Ezio crossed into the path of a sunbeam that lanced through one of the workshop's high windows. Dust motes hung suspended in the air, glowing bright as fireflies, and now Ezio stood amid them with his eyes closed. He tilted his head back as if to accept a kiss from the sun. The light found purchase in his hair and lashes where it limned the dark strands with fiery gold. His skin, it turned to the color of honey with deep black shadows wherever the shape of his face curved away. In this way, Leonardo could see a scar he had never noticed before, and the hollows under Ezio's eyes, and the line that had appeared between Ezio's brows somewhere along the way.
He looked like an angel, albeit one beset by earthly woes.
"Bello," murmured Leonardo at the vision. Immediately he regretted it, for the spell was broken. Ezio, back to being mortal and no longer a heavenly messenger, looked at him, curious.
"Did you say something?" he asked. Leonardo waved a hand.
"It is nothing. So! What did you want to talk about? Is it another Codex page?" All things considered, Leonardo thought he had covered himself quite well. He didn't have to force the interest, either-he positively adored the challenge each page brought. They were so different from his usual work, a rare language to study and on top of that, each page had a unique puzzle to solve. Of course, each page also gave him an opportunity to talk with Ezio. But beyond that, he felt like it was one good, solid way in which he could help his friend.
So the little disappointment that he felt when Ezio shook his head was not feigned, though now he was mystified. If not the Codex, then what...?

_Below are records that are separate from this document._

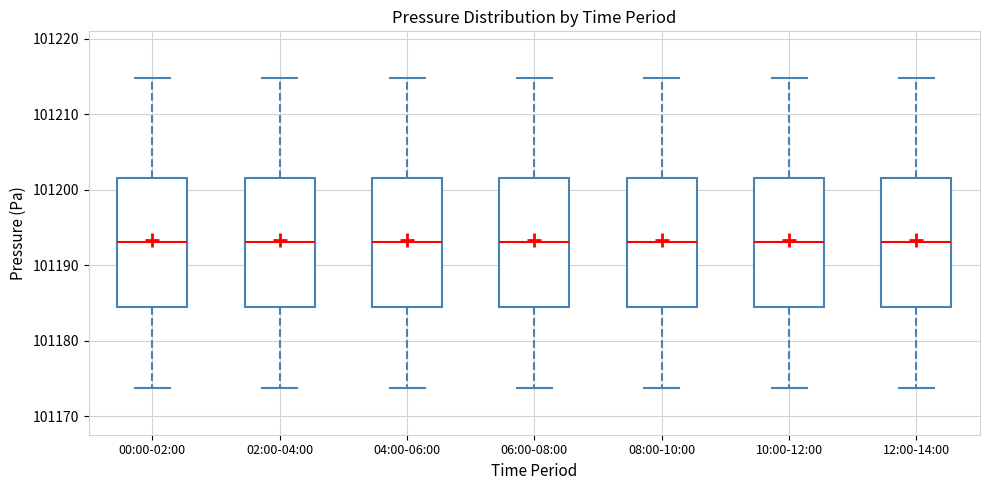

Reading left to right, read every box against the y-axis: the position of its median line, the range the box covers, and the ends of its whiskers. The values are not printed on the chart, so give them approximately, as read against the axis.

00:00-02:00: median 101193, box 101184 to 101202, whiskers 101174 to 101215
02:00-04:00: median 101193, box 101184 to 101202, whiskers 101174 to 101215
04:00-06:00: median 101193, box 101184 to 101202, whiskers 101174 to 101215
06:00-08:00: median 101193, box 101184 to 101202, whiskers 101174 to 101215
08:00-10:00: median 101193, box 101184 to 101202, whiskers 101174 to 101215
10:00-12:00: median 101193, box 101184 to 101202, whiskers 101174 to 101215
12:00-14:00: median 101193, box 101184 to 101202, whiskers 101174 to 101215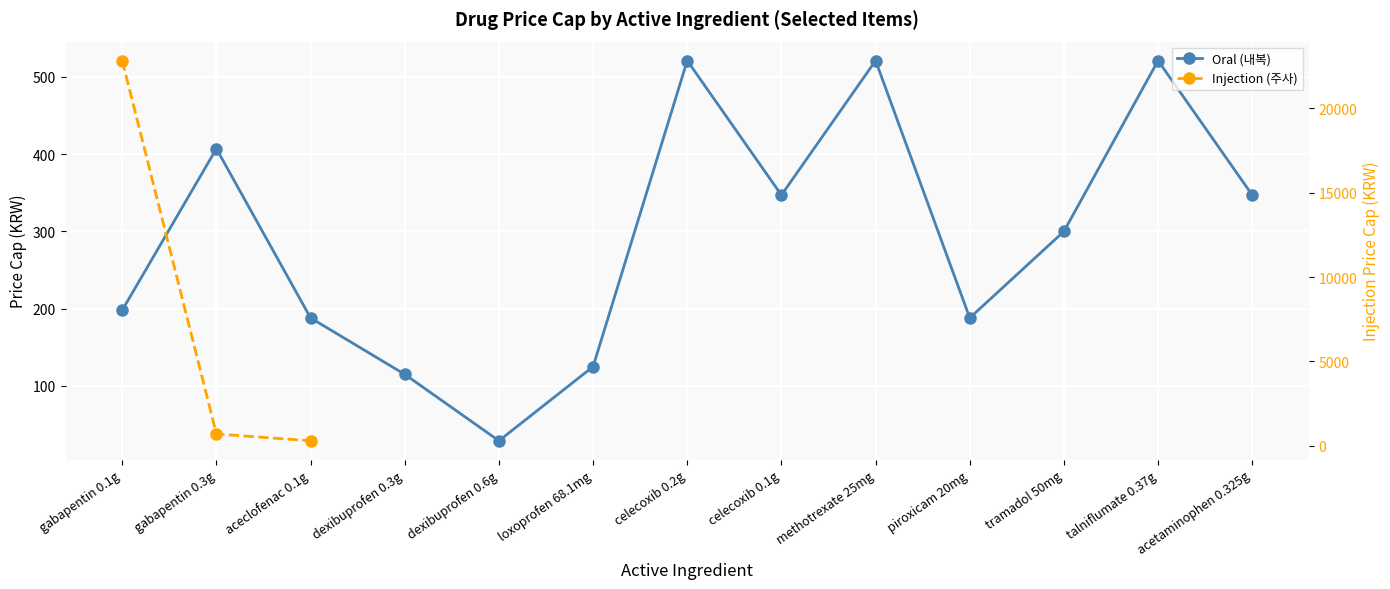

The chart shows a value of 188 at aceclofenac 0.1g. True or false?

True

"I need to ask you something, Leonardo," Ezio began, and now he looked terribly self-conscious. "I wondered if I could..." he paused, looked away, "...if I could stay here. For a few nights."
Leonardo raised a brow. "Well, naturally. You know you're always welcome."
"No, no!" Ezio shook his head vehemently this time. "That's not what I mean at all. Porco mondo! How to put this?" He began to pace, agitated, and Leonardo watched him struggle for a few moments. "I mean-"
It hit Leonardo then. He fixed Ezio with an incredulous glare. "You are not suggesting what I think you are suggesting."
Ezio looked uneasy, and Leonardo swore.